Шахов, напротив, высок, черняв. Боек на язык. Красавец и гармонист. В его осанке и в лице всегда то чувство превосходства и почти неуловимого важничанья, которое нередко свойственно людям красивым и тем более удачливым.
- Ну хватит! - голос Большова. - Продолжаем вечер поэзии. Слово чтецу и декламатору Булкину.
- А я уже сплю, - равнодушно сообщает Булкин.
- Спит! В такое детское время!
- Булкин, массы просят.
- Загордился, Булкин!
- Правильно, Булкин, голос надо жалеть. А то чем кричать будешь и звать на помощь, когда зажмут "мессера"?
Любимое дитя хочется ущипнуть. Так и сейчас, каждый норовит "ущипнуть" Булкина, кажется, уже саму его фамилию произносят и повторяют с удовольствием, есть в ней что-то мягкое, доброе, домашнее? А особенно когда Большов на правах друга называет его и вовсе Булочкой.

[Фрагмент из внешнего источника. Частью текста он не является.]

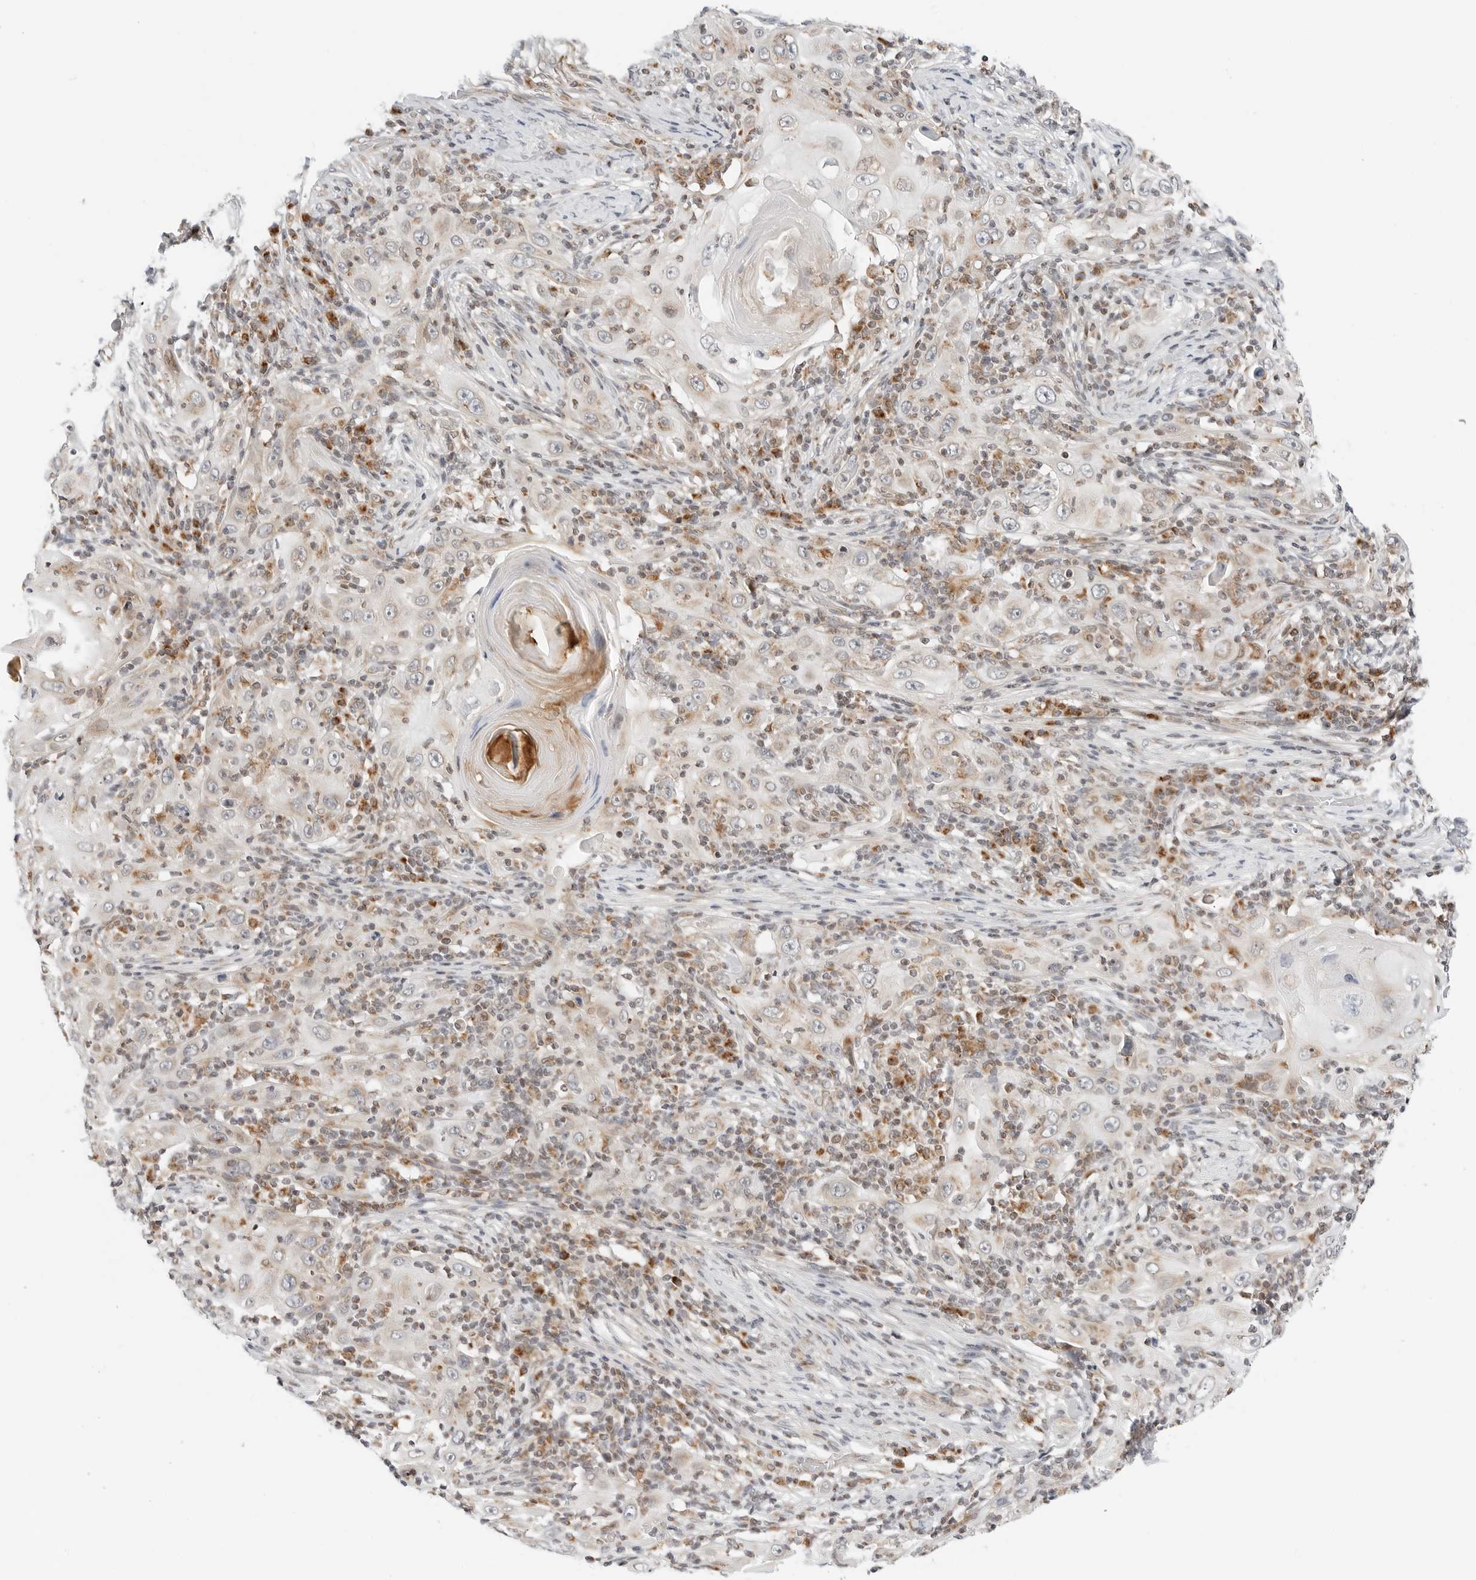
{"staining": {"intensity": "weak", "quantity": "25%-75%", "location": "cytoplasmic/membranous"}, "tissue": "skin cancer", "cell_type": "Tumor cells", "image_type": "cancer", "snomed": [{"axis": "morphology", "description": "Squamous cell carcinoma, NOS"}, {"axis": "topography", "description": "Skin"}], "caption": "The histopathology image displays staining of skin squamous cell carcinoma, revealing weak cytoplasmic/membranous protein staining (brown color) within tumor cells. (brown staining indicates protein expression, while blue staining denotes nuclei).", "gene": "DYRK4", "patient": {"sex": "female", "age": 88}}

- Может, почитаешь, а? - неожиданно спрашивает Майоров.
И Булкин сразу соглашается. Это потому, что попросил именно Майоров обычно немногословный.

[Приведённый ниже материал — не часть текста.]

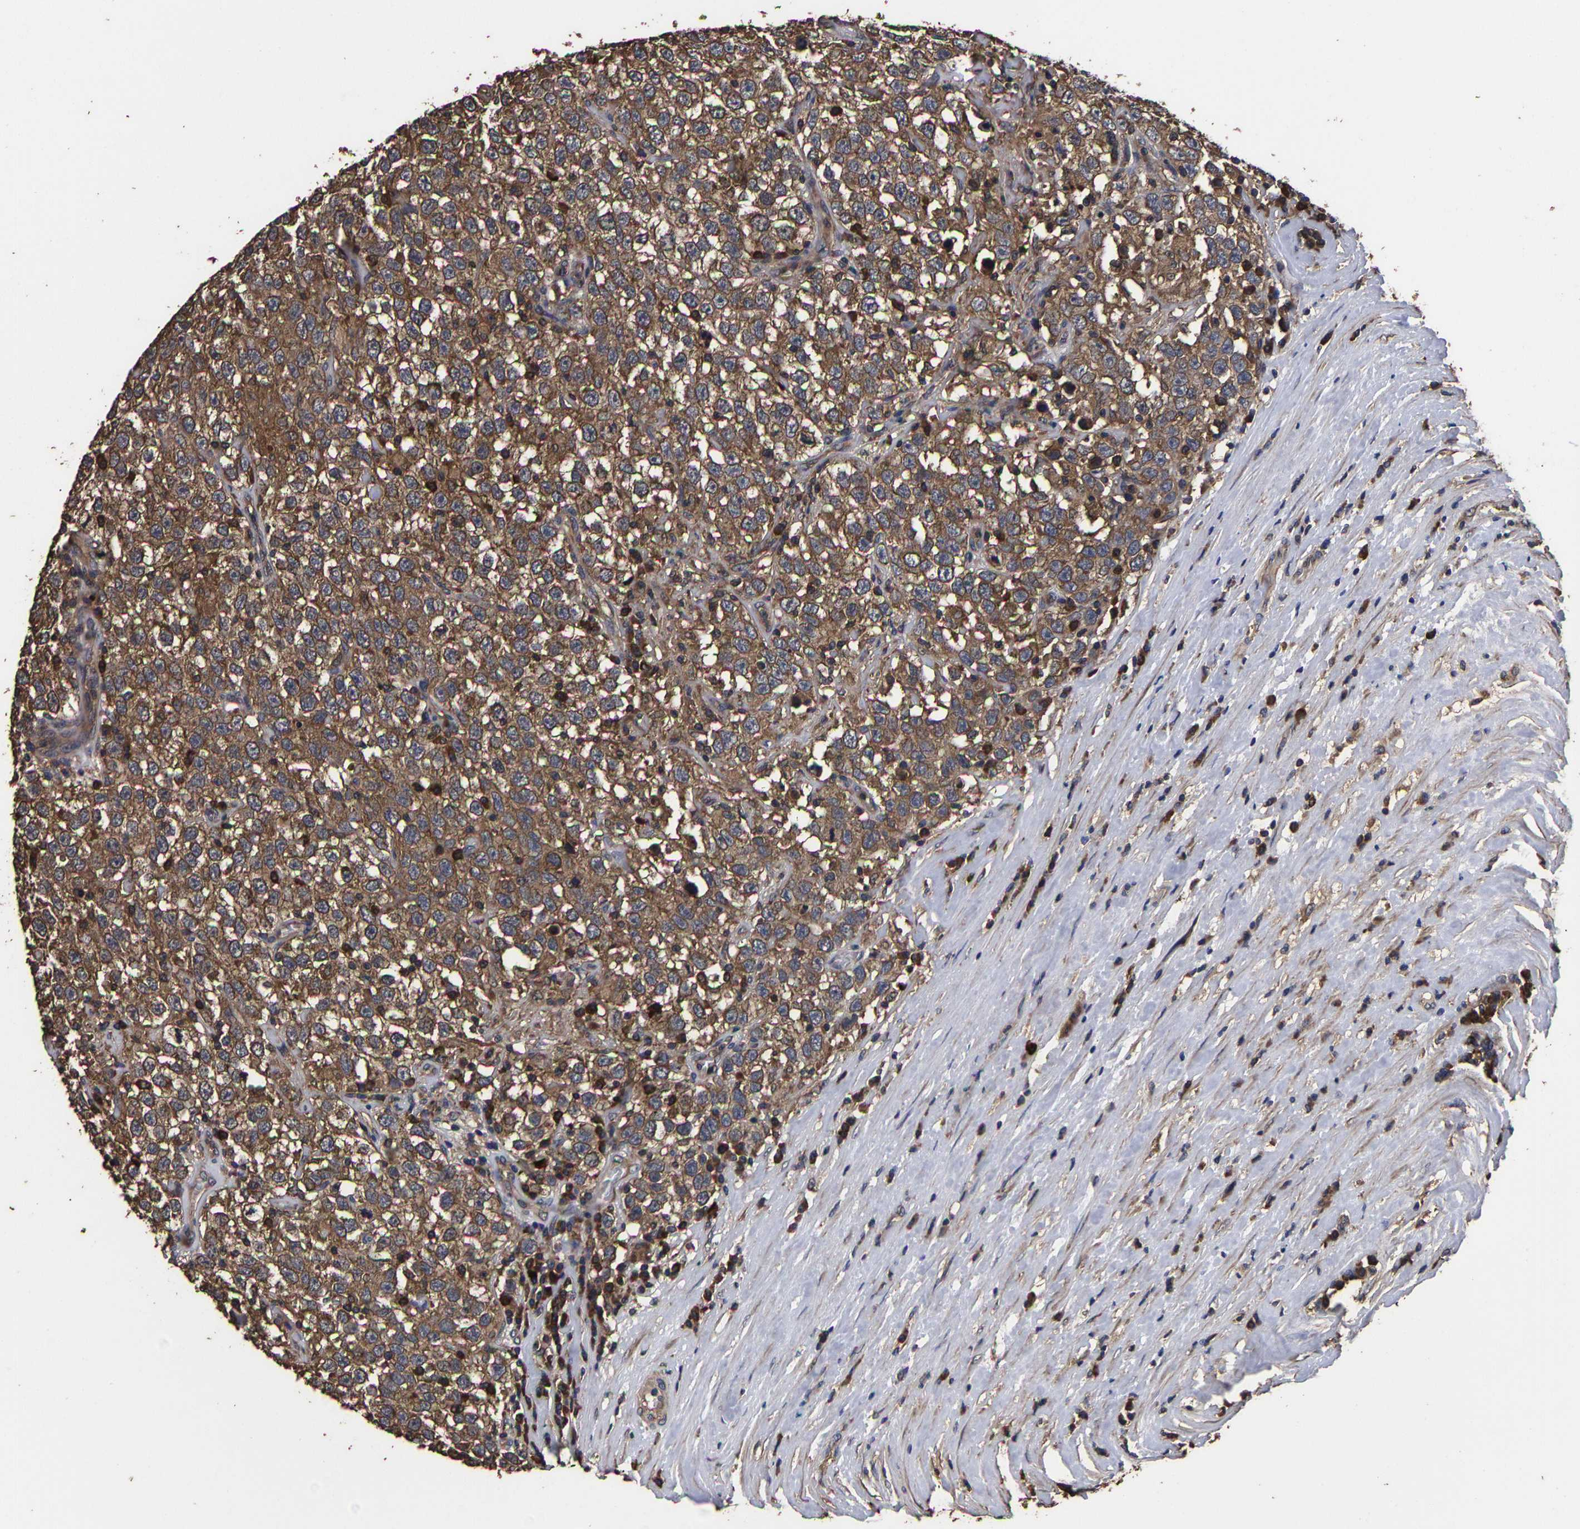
{"staining": {"intensity": "moderate", "quantity": ">75%", "location": "cytoplasmic/membranous"}, "tissue": "testis cancer", "cell_type": "Tumor cells", "image_type": "cancer", "snomed": [{"axis": "morphology", "description": "Seminoma, NOS"}, {"axis": "topography", "description": "Testis"}], "caption": "Immunohistochemistry of testis cancer displays medium levels of moderate cytoplasmic/membranous expression in approximately >75% of tumor cells.", "gene": "ITCH", "patient": {"sex": "male", "age": 41}}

В Майорове сливается противоречивое: юношеский облик с устойчивостью, уверенностью, сдержанностью зрелого человека. И странно впервые услышать его низкий грудной голос, идущий сквозь стеснительную улыбку мальчика.
Булкин почему-то робеет перед Майоровым. Майоров и лицом, и годами, и званием моложе, но у него за плечами столько боев, а это на фронте - и лицо, и возраст, и звание.
С Майоровым я познакомился раньше всех.
О том, что мне предстоит принять 2-й гвардейский полк, я знал, еще когда занимался обеспечением группы транспортных самолетов Гризодубовой. Начальство наконец откликнулось на мои просьбы дать мне хоть и менее престижную, но более самостоятельную работу.
Однажды в то время я оказался в соседнем полку и стал свидетелем воздушного боя. Он складывался скверно с самого начала. "Мессершмитты" застигли наших на взлете. Двоих подожгли, а три смогли все же подняться. Особенно выделялся истребитель с бортовым номером "15". Если его товарищи вели бой осмотрительно, то "пятнадцатый" ворвался в стаю "мессеров" и, забыв обо всем на свете, погнался за одним из них. По всему было видно, что в машине летчик молодой и чрезвычайно смелый, конечно. "Мессер" улепетывал, видать, чувствовал дьявольский напор этого непонятного русского, который один влез в самую гущу. "Пятнадцатый", отстав, тут же переключился на второго, хлестанул по нему очередью, перенес огонь на третьего... Словом, паники он наделал, хотя сам оставался цел только чудом. "Безумству храбрых поем мы песню" - пришли на память слова, и еще подумалось, что это будет траурная песня. С напряженной тревогой и нарастающей болью следил за ним.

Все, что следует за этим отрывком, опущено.